Clever clogs Steve Coogan comes up with another cracking yarn in THE LOST KING.
A more fitting title would have been Looking For Richard but that usurper, Al Pacino, had already plundered that moniker, and so Coogan and co-writer, Jeff Pope, opted for THE LOST KING and nevertheless found gold.
A decade ago, having been lost for over 500 years, the remains of King Richard III were discovered beneath a car park in Leicester. The search had been orchestrated by an amateur historian, Philippa Langley, whose unrelenting research had been met with incomprehension by her friends and family and with scepticism by experts and academics. Based on this extraordinary tale of tenaciousness, THE LOST KING is the life-affirming true story of a woman who refused to be ignored and who took on the country’s most eminent historians, forcing them to think again about one of the most controversial kings in England’s history.
For a film whose finale audiences know the outcome, the ingredients of witty script, superlative acting and concise direction must all come to the rise and that’s certainly the case with THE LOST KING.

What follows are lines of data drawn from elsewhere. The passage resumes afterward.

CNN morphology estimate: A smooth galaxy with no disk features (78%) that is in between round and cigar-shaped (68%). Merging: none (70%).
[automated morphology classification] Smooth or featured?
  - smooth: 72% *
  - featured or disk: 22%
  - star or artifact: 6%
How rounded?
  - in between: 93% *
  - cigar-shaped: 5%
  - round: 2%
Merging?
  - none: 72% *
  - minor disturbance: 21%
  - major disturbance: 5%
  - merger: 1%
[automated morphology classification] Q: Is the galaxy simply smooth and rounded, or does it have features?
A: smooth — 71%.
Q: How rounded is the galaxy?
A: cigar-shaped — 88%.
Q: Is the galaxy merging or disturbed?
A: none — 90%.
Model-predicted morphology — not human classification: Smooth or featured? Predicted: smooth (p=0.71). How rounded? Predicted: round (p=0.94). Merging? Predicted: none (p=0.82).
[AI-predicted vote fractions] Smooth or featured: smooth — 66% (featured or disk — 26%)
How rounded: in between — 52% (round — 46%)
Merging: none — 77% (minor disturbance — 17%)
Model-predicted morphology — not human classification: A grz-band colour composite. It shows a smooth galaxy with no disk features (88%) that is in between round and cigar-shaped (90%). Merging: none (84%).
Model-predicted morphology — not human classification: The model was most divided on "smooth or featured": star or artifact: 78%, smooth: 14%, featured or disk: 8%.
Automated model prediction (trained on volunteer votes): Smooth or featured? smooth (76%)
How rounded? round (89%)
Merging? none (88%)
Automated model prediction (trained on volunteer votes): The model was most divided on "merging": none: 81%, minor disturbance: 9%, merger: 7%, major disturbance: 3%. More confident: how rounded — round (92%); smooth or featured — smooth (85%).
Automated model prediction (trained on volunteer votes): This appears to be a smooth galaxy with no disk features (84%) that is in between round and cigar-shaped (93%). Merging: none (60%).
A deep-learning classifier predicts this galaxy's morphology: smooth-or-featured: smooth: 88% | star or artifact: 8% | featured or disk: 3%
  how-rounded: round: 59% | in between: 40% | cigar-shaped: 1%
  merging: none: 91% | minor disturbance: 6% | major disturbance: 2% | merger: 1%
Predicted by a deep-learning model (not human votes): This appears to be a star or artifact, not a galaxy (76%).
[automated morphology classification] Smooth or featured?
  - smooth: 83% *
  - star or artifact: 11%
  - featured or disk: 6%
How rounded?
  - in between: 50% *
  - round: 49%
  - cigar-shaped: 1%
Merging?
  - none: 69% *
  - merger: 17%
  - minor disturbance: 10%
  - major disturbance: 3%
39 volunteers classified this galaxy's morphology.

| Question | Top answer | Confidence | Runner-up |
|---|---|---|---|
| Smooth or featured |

The casting of Sally Hawkins as Philippa Langley is spot on and rounds off another year of highlights including The Phantom of the Open and Spencer. Her persistence and poise inhabits every frame of the film, and her discovery goes some way in dispelling the myth perpetuated by Shakespeare’s play, Richard III, that aside from not being a desirable earthly ruler, Richard made an ideal viceroy of hell.
In 2018, after a long campaign inspired by Philippa, the Royal Family’s website was amended to reinstate Richard as the rightful King of England 1483 – 1485, no longer a usurper.
In 2015 the Queen awarded Philippa an MBE in recognition of her services in the exhumation and identification of Richard III.
Directed by the fearless Stephen Frears, THE LOST KING is a fine festive find.